For each line of the material, write out an exact copy.

══ STORED DATA ══

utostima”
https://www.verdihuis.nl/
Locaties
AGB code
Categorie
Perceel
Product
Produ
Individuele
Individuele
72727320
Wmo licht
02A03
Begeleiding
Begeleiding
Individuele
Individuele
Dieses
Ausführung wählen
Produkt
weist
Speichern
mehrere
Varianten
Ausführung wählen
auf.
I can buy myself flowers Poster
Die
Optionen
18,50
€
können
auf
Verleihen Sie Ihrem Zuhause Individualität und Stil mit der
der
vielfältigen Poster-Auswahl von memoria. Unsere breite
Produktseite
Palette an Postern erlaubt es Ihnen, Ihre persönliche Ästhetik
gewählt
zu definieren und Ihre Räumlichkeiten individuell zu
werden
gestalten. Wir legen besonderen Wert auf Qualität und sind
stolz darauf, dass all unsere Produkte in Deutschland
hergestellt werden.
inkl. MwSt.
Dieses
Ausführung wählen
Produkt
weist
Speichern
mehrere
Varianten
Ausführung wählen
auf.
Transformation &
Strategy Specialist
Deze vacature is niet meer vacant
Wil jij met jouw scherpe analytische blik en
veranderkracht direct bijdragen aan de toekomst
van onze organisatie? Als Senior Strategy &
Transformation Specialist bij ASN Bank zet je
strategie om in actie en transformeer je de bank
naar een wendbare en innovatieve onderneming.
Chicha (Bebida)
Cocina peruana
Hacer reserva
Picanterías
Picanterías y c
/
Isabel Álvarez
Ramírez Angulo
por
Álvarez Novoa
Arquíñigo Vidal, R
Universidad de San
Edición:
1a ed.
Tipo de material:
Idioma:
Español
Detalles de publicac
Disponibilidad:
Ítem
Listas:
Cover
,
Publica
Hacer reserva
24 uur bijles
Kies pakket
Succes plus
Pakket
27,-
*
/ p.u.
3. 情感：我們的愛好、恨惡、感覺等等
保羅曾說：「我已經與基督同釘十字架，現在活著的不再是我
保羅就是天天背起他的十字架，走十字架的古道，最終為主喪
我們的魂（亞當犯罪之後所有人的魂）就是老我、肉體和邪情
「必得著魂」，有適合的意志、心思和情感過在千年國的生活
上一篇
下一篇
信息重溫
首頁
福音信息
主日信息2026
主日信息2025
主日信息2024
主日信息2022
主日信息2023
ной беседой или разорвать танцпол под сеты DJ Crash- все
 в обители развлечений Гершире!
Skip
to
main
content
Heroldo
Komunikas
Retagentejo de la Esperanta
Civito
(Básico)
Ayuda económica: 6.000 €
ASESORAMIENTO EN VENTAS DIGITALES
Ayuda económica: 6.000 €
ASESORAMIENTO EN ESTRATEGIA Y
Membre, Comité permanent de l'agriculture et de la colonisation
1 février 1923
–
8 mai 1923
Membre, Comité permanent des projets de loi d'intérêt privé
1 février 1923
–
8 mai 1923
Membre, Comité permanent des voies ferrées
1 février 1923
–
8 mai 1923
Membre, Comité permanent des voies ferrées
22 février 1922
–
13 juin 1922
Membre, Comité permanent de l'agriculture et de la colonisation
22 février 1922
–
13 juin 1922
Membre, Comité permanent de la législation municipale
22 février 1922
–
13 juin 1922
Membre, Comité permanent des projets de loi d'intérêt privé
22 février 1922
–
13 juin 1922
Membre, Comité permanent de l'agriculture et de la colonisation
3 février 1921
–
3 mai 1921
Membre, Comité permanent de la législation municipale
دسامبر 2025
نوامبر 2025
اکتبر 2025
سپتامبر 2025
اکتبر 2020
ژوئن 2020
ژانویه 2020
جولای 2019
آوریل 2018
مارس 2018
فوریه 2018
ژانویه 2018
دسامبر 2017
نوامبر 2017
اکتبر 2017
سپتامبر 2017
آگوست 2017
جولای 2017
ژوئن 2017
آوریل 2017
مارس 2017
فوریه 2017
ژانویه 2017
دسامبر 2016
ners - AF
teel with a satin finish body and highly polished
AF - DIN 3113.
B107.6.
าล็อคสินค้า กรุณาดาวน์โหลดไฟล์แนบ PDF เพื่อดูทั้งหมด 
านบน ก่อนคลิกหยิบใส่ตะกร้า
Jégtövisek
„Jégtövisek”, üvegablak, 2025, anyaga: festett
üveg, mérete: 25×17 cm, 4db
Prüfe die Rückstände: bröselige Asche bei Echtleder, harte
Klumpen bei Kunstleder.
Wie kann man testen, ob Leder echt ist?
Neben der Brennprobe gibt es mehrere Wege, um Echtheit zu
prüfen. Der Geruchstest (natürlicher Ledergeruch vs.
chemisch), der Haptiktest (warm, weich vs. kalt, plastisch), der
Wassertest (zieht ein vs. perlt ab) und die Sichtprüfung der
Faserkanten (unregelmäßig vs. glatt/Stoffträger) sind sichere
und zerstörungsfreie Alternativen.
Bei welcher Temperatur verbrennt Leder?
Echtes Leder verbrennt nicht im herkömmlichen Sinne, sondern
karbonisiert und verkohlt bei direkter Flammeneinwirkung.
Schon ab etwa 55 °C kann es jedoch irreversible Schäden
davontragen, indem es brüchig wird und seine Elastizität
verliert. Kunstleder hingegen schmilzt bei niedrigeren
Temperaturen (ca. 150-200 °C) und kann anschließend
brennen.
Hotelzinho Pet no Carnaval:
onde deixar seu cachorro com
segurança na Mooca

═══

#### [SOLUTION TO THE EXERCISE]
utostima”
https://www.verdihuis.nl/
Locaties
AGB code
Categorie
Perceel
Product
Produ
Individuele
Individuele
72727320
Wmo licht
02A03
Begeleiding
Begeleiding
Individuele
Individuele
Dieses
Ausführung wählen
Produkt
weist
Speichern
mehrere
Varianten
Ausführung wählen
auf.
I can buy myself flowers Poster
Die
Optionen
18,50
€
können
auf
Verleihen Sie Ihrem Zuhause Individualität und Stil mit der
der
vielfältigen Poster-Auswahl von memoria. Unsere breite
Produktseite
Palette an Postern erlaubt es Ihnen, Ihre persönliche Ästhetik
gewählt
zu definieren und Ihre Räumlichkeiten individuell zu
werden
gestalten. Wir legen besonderen Wert auf Qualität und sind
stolz darauf, dass all unsere Produkte in Deutschland
hergestellt werden.
inkl. MwSt.
Dieses
Ausführung wählen
Produkt
weist
Speichern
mehrere
Varianten
Ausführung wählen
auf.
Transformation &
Strategy Specialist
Deze vacature is niet meer vacant
Wil jij met jouw scherpe analytische blik en
veranderkracht direct bijdragen aan de toekomst
van onze organisatie? Als Senior Strategy &
Transformation Specialist bij ASN Bank zet je
strategie om in actie en transformeer je de bank
naar een wendbare en innovatieve onderneming.
Chicha (Bebida)
Cocina peruana
Hacer reserva
Picanterías
Picanterías y c
/
Isabel Álvarez
Ramírez Angulo
por
Álvarez Novoa
Arquíñigo Vidal, R
Universidad de San
Edición:
1a ed.
Tipo de material:
Idioma:
Español
Detalles de publicac
Disponibilidad:
Ítem
Listas:
Cover
,
Publica
Hacer reserva
24 uur bijles
Kies pakket
Succes plus
Pakket
27,-
*
/ p.u.
3. 情感：我們的愛好、恨惡、感覺等等
保羅曾說：「我已經與基督同釘十字架，現在活著的不再是我
保羅就是天天背起他的十字架，走十字架的古道，最終為主喪
我們的魂（亞當犯罪之後所有人的魂）就是老我、肉體和邪情
「必得著魂」，有適合的意志、心思和情感過在千年國的生活
上一篇
下一篇
信息重溫
首頁
福音信息
主日信息2026
主日信息2025
主日信息2024
主日信息2022
主日信息2023
ной беседой или разорвать танцпол под сеты DJ Crash- все
 в обители развлечений Гершире!
Skip
to
main
content
Heroldo
Komunikas
Retagentejo de la Esperanta
Civito
(Básico)
Ayuda económica: 6.000 €
ASESORAMIENTO EN VENTAS DIGITALES
Ayuda económica: 6.000 €
ASESORAMIENTO EN ESTRATEGIA Y
Membre, Comité permanent de l'agriculture et de la colonisation
1 février 1923
–
8 mai 1923
Membre, Comité permanent des projets de loi d'intérêt privé
1 février 1923
–
8 mai 1923
Membre, Comité permanent des voies ferrées
1 février 1923
–
8 mai 1923
Membre, Comité permanent des voies ferrées
22 février 1922
–
13 juin 1922
Membre, Comité permanent de l'agriculture et de la colonisation
22 février 1922
–
13 juin 1922
Membre, Comité permanent de la législation municipale
22 février 1922
–
13 juin 1922
Membre, Comité permanent des projets de loi d'intérêt privé
22 février 1922
–
13 juin 1922
Membre, Comité permanent de l'agriculture et de la colonisation
3 février 1921
–
3 mai 1921
Membre, Comité permanent de la législation municipale
دسامبر 2025
نوامبر 2025
اکتبر 2025
سپتامبر 2025
اکتبر 2020
ژوئن 2020
ژانویه 2020
جولای 2019
آوریل 2018
مارس 2018
فوریه 2018
ژانویه 2018
دسامبر 2017
نوامبر 2017
اکتبر 2017
سپتامبر 2017
آگوست 2017
جولای 2017
ژوئن 2017
آوریل 2017
مارس 2017
فوریه 2017
ژانویه 2017
دسامبر 2016
ners - AF
teel with a satin finish body and highly polished
AF - DIN 3113.
B107.6.
าล็อคสินค้า กรุณาดาวน์โหลดไฟล์แนบ PDF เพื่อดูทั้งหมด 
านบน ก่อนคลิกหยิบใส่ตะกร้า
Jégtövisek
„Jégtövisek”, üvegablak, 2025, anyaga: festett
üveg, mérete: 25×17 cm, 4db
Prüfe die Rückstände: bröselige Asche bei Echtleder, harte
Klumpen bei Kunstleder.
Wie kann man testen, ob Leder echt ist?
Neben der Brennprobe gibt es mehrere Wege, um Echtheit zu
prüfen. Der Geruchstest (natürlicher Ledergeruch vs.
chemisch), der Haptiktest (warm, weich vs. kalt, plastisch), der
Wassertest (zieht ein vs. perlt ab) und die Sichtprüfung der
Faserkanten (unregelmäßig vs. glatt/Stoffträger) sind sichere
und zerstörungsfreie Alternativen.
Bei welcher Temperatur verbrennt Leder?
Echtes Leder verbrennt nicht im herkömmlichen Sinne, sondern
karbonisiert und verkohlt bei direkter Flammeneinwirkung.
Schon ab etwa 55 °C kann es jedoch irreversible Schäden
davontragen, indem es brüchig wird und seine Elastizität
verliert. Kunstleder hingegen schmilzt bei niedrigeren
Temperaturen (ca. 150-200 °C) und kann anschließend
brennen.
Hotelzinho Pet no Carnaval:
onde deixar seu cachorro com
segurança na Mooca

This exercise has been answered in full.